Top of INFORMATION SHOWN

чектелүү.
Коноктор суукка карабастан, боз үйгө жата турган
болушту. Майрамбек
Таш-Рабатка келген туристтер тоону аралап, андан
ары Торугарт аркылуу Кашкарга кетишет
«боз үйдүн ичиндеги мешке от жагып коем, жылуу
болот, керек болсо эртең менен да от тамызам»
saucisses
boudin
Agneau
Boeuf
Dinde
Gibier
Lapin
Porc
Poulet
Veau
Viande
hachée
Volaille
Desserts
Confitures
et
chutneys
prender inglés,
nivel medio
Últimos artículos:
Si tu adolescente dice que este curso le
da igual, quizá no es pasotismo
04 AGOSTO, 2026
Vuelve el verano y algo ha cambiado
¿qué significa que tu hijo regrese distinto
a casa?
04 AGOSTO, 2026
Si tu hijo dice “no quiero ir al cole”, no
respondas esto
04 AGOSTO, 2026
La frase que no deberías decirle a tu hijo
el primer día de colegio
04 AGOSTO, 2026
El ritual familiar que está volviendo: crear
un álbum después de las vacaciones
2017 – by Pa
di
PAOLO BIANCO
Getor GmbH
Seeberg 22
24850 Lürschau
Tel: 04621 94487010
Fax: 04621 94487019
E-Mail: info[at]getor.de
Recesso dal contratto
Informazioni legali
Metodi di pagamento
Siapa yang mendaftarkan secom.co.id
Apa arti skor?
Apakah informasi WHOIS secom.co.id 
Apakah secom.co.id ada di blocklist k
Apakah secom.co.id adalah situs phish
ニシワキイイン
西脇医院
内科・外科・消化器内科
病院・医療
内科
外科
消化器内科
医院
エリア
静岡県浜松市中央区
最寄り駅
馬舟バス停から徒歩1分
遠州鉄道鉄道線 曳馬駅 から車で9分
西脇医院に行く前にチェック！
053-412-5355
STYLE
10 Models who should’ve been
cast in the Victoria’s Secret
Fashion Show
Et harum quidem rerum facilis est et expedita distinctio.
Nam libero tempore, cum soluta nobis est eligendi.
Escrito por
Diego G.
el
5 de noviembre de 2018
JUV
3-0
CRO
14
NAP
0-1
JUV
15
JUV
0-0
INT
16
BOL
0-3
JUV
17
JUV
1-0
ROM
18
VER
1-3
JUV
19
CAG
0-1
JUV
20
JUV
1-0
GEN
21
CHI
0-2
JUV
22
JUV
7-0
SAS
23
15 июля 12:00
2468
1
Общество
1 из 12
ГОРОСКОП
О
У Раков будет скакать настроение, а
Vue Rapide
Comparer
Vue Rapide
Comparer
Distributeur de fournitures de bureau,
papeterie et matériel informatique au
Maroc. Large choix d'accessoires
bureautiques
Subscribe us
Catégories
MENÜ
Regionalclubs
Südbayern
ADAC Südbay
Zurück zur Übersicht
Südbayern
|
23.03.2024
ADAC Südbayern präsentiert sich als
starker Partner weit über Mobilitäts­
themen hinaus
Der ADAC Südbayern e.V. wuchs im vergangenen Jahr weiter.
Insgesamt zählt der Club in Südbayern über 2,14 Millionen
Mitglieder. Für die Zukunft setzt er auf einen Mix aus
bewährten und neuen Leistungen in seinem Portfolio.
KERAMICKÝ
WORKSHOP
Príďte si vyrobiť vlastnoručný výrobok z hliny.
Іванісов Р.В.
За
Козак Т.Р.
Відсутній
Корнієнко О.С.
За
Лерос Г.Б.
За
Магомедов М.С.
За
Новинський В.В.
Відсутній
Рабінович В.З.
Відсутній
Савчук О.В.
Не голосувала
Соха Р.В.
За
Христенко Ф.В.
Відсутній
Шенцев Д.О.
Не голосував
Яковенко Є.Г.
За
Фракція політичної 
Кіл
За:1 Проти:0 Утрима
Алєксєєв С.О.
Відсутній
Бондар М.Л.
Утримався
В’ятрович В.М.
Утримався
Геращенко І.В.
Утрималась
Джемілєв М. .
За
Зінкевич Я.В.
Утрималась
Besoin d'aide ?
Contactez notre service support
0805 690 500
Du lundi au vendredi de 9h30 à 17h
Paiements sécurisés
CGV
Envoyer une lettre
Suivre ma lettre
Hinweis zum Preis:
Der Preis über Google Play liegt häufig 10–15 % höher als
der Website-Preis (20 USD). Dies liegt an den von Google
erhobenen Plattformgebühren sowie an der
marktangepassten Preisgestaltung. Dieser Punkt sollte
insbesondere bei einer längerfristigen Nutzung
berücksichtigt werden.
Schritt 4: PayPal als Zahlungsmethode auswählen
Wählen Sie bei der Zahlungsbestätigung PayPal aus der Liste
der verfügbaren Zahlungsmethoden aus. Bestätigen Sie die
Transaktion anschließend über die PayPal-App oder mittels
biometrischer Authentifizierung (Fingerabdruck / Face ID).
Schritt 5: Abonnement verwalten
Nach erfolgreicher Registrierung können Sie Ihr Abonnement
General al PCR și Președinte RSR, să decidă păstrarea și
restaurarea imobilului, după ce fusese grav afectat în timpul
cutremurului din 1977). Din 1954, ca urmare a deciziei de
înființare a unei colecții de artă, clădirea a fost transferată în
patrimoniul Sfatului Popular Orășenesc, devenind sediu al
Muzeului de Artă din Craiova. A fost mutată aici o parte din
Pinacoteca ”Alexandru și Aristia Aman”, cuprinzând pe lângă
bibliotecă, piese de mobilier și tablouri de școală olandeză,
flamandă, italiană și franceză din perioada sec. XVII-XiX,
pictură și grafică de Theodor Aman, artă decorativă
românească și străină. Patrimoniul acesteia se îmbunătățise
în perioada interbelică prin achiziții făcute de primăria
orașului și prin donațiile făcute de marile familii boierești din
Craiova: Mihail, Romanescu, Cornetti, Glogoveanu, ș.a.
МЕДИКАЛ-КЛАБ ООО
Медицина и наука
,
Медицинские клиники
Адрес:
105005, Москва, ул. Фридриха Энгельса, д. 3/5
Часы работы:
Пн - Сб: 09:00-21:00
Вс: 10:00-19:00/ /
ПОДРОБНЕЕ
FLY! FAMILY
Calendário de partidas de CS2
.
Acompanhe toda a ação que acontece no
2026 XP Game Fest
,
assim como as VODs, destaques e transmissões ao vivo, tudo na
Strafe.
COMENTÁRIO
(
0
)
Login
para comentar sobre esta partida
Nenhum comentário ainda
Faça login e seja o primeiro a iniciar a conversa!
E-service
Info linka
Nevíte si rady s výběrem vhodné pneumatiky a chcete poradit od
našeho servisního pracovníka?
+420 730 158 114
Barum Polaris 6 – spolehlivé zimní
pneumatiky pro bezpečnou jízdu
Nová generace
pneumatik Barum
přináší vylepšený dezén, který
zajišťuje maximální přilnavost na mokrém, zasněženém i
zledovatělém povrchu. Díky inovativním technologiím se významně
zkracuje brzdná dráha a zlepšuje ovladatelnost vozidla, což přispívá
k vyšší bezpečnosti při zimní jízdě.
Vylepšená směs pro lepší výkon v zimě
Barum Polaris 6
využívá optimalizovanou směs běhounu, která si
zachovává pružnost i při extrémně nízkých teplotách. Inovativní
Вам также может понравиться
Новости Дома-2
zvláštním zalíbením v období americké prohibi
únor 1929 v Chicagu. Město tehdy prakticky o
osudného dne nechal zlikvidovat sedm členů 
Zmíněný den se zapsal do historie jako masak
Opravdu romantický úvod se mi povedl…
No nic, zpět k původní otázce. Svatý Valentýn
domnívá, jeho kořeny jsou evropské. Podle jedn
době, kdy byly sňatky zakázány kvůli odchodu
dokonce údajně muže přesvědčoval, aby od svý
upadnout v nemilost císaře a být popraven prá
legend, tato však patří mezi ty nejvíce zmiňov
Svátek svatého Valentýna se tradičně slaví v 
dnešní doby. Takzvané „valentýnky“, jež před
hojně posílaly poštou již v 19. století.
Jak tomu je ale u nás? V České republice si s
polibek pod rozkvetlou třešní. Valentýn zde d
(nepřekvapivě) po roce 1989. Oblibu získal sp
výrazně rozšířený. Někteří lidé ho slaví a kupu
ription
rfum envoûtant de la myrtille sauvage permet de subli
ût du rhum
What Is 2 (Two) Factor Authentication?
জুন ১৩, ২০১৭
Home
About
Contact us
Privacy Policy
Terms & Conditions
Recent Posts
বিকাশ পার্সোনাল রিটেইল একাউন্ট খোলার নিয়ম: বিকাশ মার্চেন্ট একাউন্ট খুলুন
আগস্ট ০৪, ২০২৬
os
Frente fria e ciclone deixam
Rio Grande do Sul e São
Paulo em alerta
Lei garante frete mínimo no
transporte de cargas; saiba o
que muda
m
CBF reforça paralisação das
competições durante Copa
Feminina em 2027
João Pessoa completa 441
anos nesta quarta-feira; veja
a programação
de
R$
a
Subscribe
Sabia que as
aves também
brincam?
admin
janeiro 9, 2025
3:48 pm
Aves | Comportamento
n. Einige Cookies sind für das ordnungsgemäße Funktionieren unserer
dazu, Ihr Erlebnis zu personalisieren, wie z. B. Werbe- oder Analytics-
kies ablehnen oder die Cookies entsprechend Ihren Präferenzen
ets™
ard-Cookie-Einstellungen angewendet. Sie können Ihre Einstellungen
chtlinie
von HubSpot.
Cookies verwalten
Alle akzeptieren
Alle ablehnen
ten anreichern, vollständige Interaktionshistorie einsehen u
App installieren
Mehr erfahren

Bottom of INFORMATION SHOWN

■ **EXERCISE GOAL**:
Please copy out the records from their first line through the line containing "E-Mail: info[at]getor.de", unchanged.

■ **TASK RESULT**:
чектелүү.
Коноктор суукка карабастан, боз үйгө жата турган
болушту. Майрамбек
Таш-Рабатка келген туристтер тоону аралап, андан
ары Торугарт аркылуу Кашкарга кетишет
«боз үйдүн ичиндеги мешке от жагып коем, жылуу
болот, керек болсо эртең менен да от тамызам»
saucisses
boudin
Agneau
Boeuf
Dinde
Gibier
Lapin
Porc
Poulet
Veau
Viande
hachée
Volaille
Desserts
Confitures
et
chutneys
prender inglés,
nivel medio
Últimos artículos:
Si tu adolescente dice que este curso le
da igual, quizá no es pasotismo
04 AGOSTO, 2026
Vuelve el verano y algo ha cambiado
¿qué significa que tu hijo regrese distinto
a casa?
04 AGOSTO, 2026
Si tu hijo dice “no quiero ir al cole”, no
respondas esto
04 AGOSTO, 2026
La frase que no deberías decirle a tu hijo
el primer día de colegio
04 AGOSTO, 2026
El ritual familiar que está volviendo: crear
un álbum después de las vacaciones
2017 – by Pa
di
PAOLO BIANCO
Getor GmbH
Seeberg 22
24850 Lürschau
Tel: 04621 94487010
Fax: 04621 94487019
E-Mail: info[at]getor.de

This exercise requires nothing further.